Folklore, Storytelling and Coping with the Internet on TikTok

Authors

  • Joseph Hewlett-Hall Goldsmiths

DOI:

https://doi.org/10.22582/ta.v12i1.680

Abstract

Social media platforms such as TikTok are often regarded as constituting a fundamental shift in everyday modes of sociality; their immense scope, mysterious algorithms and darker subsections seem to pose a threat to ‘traditional’ forms of social communication. In downloading TikTok during an undergraduate degree in anthropology, however, and furthermore in conducting that degree during the COVID-19 pandemic, I have in fact found some of the most essential components of ‘traditional’ sociality, and thus the traditional subjects of anthropological inquiry (specifically folklore and storytelling), to have emerged in my interactions on the app.
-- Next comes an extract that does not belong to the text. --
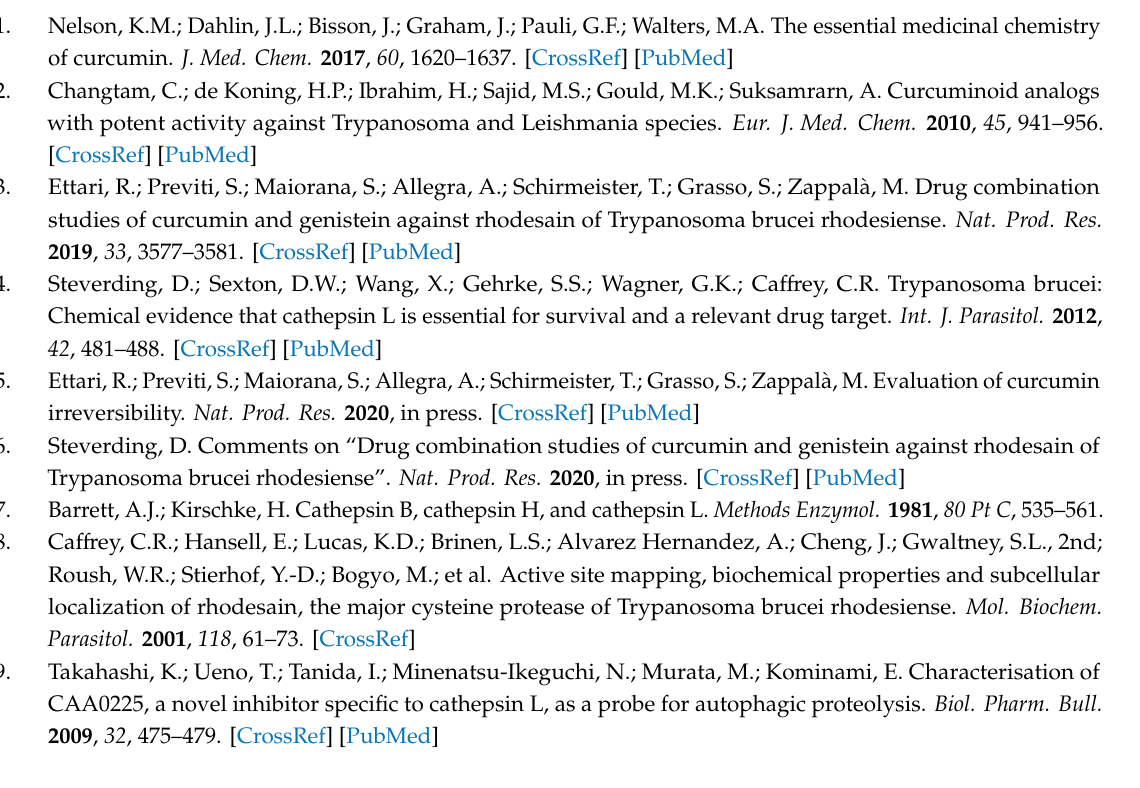
Figure A1. Curcumin (100 nmol) was mixed in 1 mL of 100 mM citrate, pH 5.0 containing 0.1%, 1% and 10% DMSO, respectively. Then, 200 µ l of the solutions were pipetted into wells of a 96-well plate and the absorbance read at 450 nm using a BioTek ELx808 microplate reader, Winooski, Vermont, USA. Note that curcumin has an absorption maximum at around 430 nm in di ff erent polar solvents [12]. A blank (0.035) recorded with 200 µ L of 100 mM citrate, pH 5.0 was subtracted from the absorbance values. With increasing DMSO concentration, the absorbance of the solution also increased indicating that more and more curcumin was being dissolved. In the presence of 10% DMSO, four and five times more curcumin was dissolved than in the presence of 1% and 0.1% DMSO, respectively.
As I have studied anthropology during a global pandemic, so too have I learnt the varied social rules and collective norms of TikTok, which provided many with a sense of sociality which was lost during lockdowns, and in my involvement with the TikTok Ethnography Collective at Goldsmiths I have found new possibilities of conducting ethnographic fieldwork at a time when it seemed impossible. In this article, I draw on my experience of using TikTok whilst conducting my degree in order to highlight the richness of sociality which is present on the app and the ethnographic possibilities which it holds.